28 avril 2022
Envie de rien-Acte II

Entre les abstentionnistes- près d’un tiers des inscrits aux deux tours et les trois millions de français qui ont voté blanc ou nul ce dimanche 24 avril 2022, refusant de jouer comme en 2017 les « castors » pour faire barrage à l’extrême droite (désormais assimilée à la « droite » par les sympathisants de Marine Le Pen), les Français se retrouvent pour les cinq ans à venir avec un président élu par moins de 19 millions d’entre eux, soit 38,52% des inscrits. Ainsi, deux tiers de la population de l’hexagone et de l’Outre-mer ne valident pas le bilan d’Emmanuel Macron ni sa gestion façon start-up de la France qui a laissé bon nombre de Français sur le bord de la route après les rond-points occupés par les Gilets Jaunes, mouvement qui a fédéré sur toute sa durée quelques trois millions de concitoyens. Étonnement, leur remobilisation n’a pas eu lieu lors de l’entre-deux-tour, malgré la très forte hausse des carburants- à l’origine en novembre 2018 de leurs doléances- ainsi que celle du gaz, de l’électricité et le retour de l’inflation; sans doute, est-ce en glissant un bulletin de vote pour Marine Le Pen, candidate « du peuple », aussi séduisante dans la forme qu’une vendeuse de télé-achat (23,6 % au 1er tour, 41,6 % au second) que la majorité d’entre eux ont exprimé leur opposition sinon leur rejet?

La peste ou le choléra

L’envie de « rien »(lire article) fut palpable tout au long de cette campagne présidentielle, triste remake de la précédente, entre une candidate prônant le nationalisme et une immigration zéro face à un président sortant qui, à défaut de redevenir un candidat, endossa opportunément le costume seyant, bien qu’inapproprié en l’état, de chef de guerre. Reste que le bilan d’Emmanuel Macron, tout comme son programme, plébiscités par les cadres, adeptes de la « mondialisation heureuse » et les retraités logiquement conservateurs, ont profité aux extrêmes, de la France Insoumise de Jean-Luc Mélenchon au Rassemblement National de Marine Le Pen, qualifiée à 421 308 voix près pour le second tour. Ainsi, près de sept millions de Français n’ont eu, ce dimanche, que le choix entre »la peste » et « le choléra ». D’où ce sentiment d’une élection volée, a fortiori pour les primo-votants aspirant au changement, du chef de l’Etat à la République elle-même.

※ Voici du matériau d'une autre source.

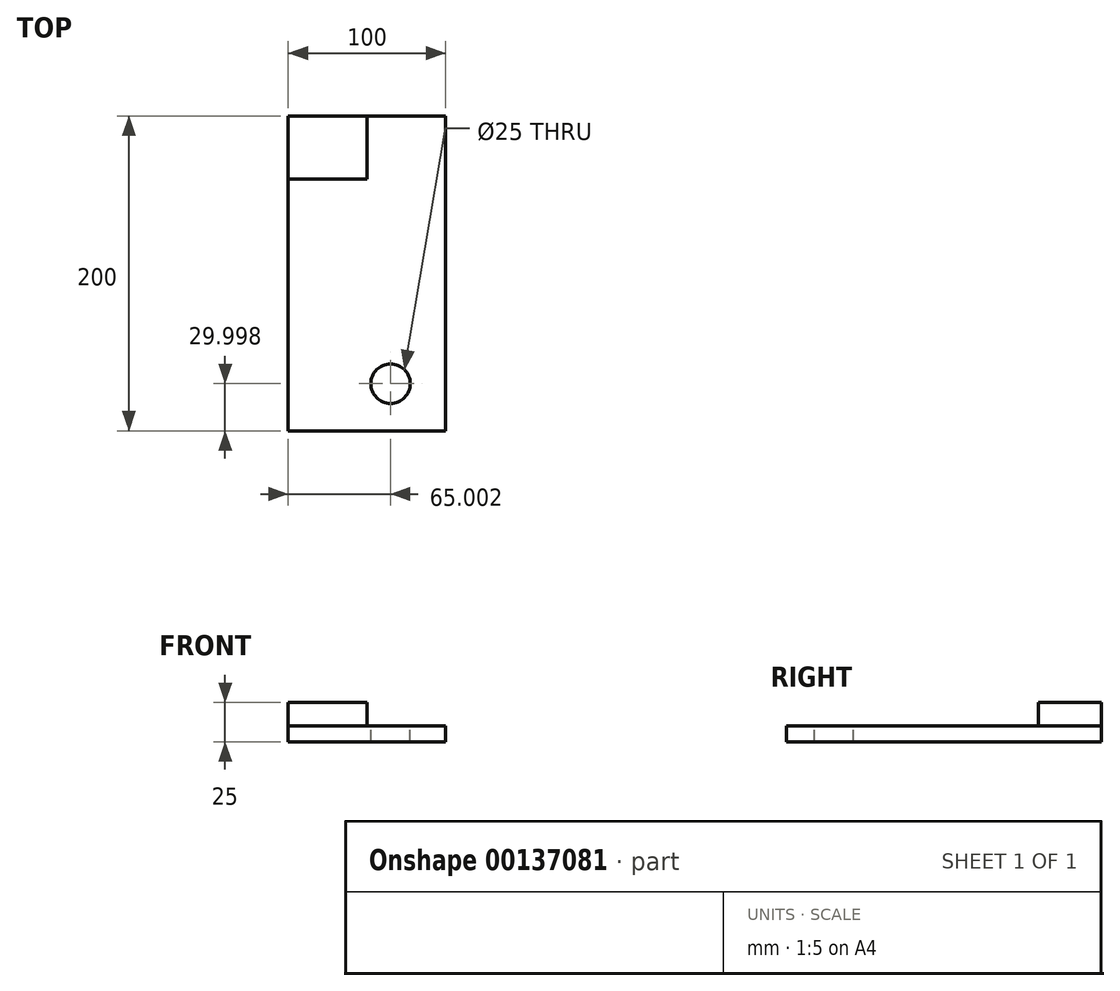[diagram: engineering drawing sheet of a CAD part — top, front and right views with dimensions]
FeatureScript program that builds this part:
annotation { "Feature Type Name" : "Feature", "Feature Type Description" : "" }
export const myFeature = defineFeature(function(context is Context, id is Id, definition is map)
    precondition{}
    {
        {
            var Q0;
            Q0=qCreatedBy(makeId("Top.planeOp"),FACE);
            var sketch = newSketch(context, id + "F0", { "sketchPlane" : qUnion([Q0])});
            skLineSegment(sketch, "E0.bottom", {"start": v(-67.35, 105.15) * mm, "end": v(32.65, 105.15) * mm});
            skLineSegment(sketch, "E0.top", {"start": v(-67.35, -94.85) * mm, "end": v(32.65, -94.85) * mm});
            skLineSegment(sketch, "E0.left", {"start": v(-67.35, 105.15) * mm, "end": v(-67.35, -94.85) * mm});
            skLineSegment(sketch, "E0.right", {"start": v(32.65, 105.15) * mm, "end": v(32.65, -94.85) * mm});
            skSolve(sketch);
        }
        {
            var Q0;
            Q0 = qSketchRegion(id + "F0", true);
            extrude(context, id + "F1", {"entities" : qUnion([Q0]), "depth" : 10 * mm});
        }
        {
            var Q0;
            Q0=qCreatedBy(makeId("Top.planeOp"),FACE);
            var sketch = newSketch(context, id + "F2", { "sketchPlane" : qUnion([Q0])});
            skLineSegment(sketch, "E1.bottom", {"start": v(-67.35, 105.15) * mm, "end": v(-17.35, 105.15) * mm});
            skLineSegment(sketch, "E1.top", {"start": v(-67.35, 65.15) * mm, "end": v(-17.35, 65.15) * mm});
            skLineSegment(sketch, "E1.left", {"start": v(-67.35, 105.15) * mm, "end": v(-67.35, 65.15) * mm});
            skLineSegment(sketch, "E1.right", {"start": v(-17.35, 105.15) * mm, "end": v(-17.35, 65.15) * mm});
            skSolve(sketch);
        }
        {
            var Q0;
            Q0=makeQuery(id+"F2.imprint","IMPRINT",FACE,{"disambiguationData":[TD([[makeQuery(id+"F2.imprint","IMPRINT",EDGE,{"derivedFrom":sQuery(id+"F2.wireOp",EDGE,"E1.bottom")}),-1.0]])]});
            extrude(context, id + "F3", {"entities" : qUnion([Q0]), "operationType" : NewBodyOperationType.ADD, "depth" : 25 * mm});
        }
        {
            var Q0;
            Q0=makeQuery(id+"F1.opExtrude","CAP_FACE",FACE,{"disambiguationData":[OSD([sQuery(id+"F0.wireOp",EDGE,"E0.bottom"),sQuery(id+"F0.wireOp",EDGE,"E0.top"),sQuery(id+"F0.wireOp",EDGE,"E0.left"),sQuery(id+"F0.wireOp",EDGE,"E0.right")])],"isStart":false});
            var sketch = newSketch(context, id + "F4", { "sketchPlane" : qUnion([Q0])});
            skCircle(sketch, "E2", {"center": v(-2.35, -64.85) * mm, "radius": 12.5 * mm});
            skSolve(sketch);
        }
        {
            var Q0;
            Q0=makeQuery(id+"F4.imprint","IMPRINT",FACE,{"disambiguationData":[TD([[makeQuery(id+"F4.imprint","IMPRINT",EDGE,{"derivedFrom":sQuery(id+"F4.wireOp",EDGE,"E2")}),1.0]])]});
            extrude(context, id + "F5", {"entities" : qUnion([Q0]), "operationType" : NewBodyOperationType.REMOVE, "endBound" : BoundingType.THROUGH_ALL, "oppositeDirection" : true, "depth" : 25.4 * mm});
        }
    });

C’est donc du côté des jeunes qu’une fronde, certes balbutiante, a débuté le 13 avril dernier à la Sorbonne avec son occupation par une centaine d’étudiants jusqu’à leur départ le lendemain soir, sous la menace d’être placé en garde à vue; à l’extérieur de l’université, d’autres manifestants étaient dispersés à l’aide de gaz lacrymogène par les forces de l’ordre rompues à l’exercice sous le quinquennat d’Emmanuel Macron. Après deux années « COVID », marquées par les restrictions, l’isolement et la précarité chez les jeunes, bouc émissaires idéaux dans la propagation du virus, il est logique que les étudiants aient profité de l’entre-deux-tour pour exprimer leur malaise via #NiMacronNiLePen ou des blocus comme au Lycée Montaigne, aux cris de « Montaigne, Anti-Fa », (anti-fasciste); l’occasion de rallier un mouvement initié une semaine plus tôt par les prestigieux lycées Henri IV et Louis le Grand, avant de gagner les lycées voisins Fénelon et Lariboisière. A renfort de poubelles pour barrer les entrées, de fumigènes et à la faveur d’une météo des plus clémente, le fantasme de mai 68 a plané quelques heures sur Saint Germain des Près, avant que les vacances de Pâques ne sonnent la fin d’une mobilisation sans réelle conviction ni d’ennemi identifié, à la différence notable d’une autre nation défendant sa démocratie à moins de quatre heures de route de notre pays.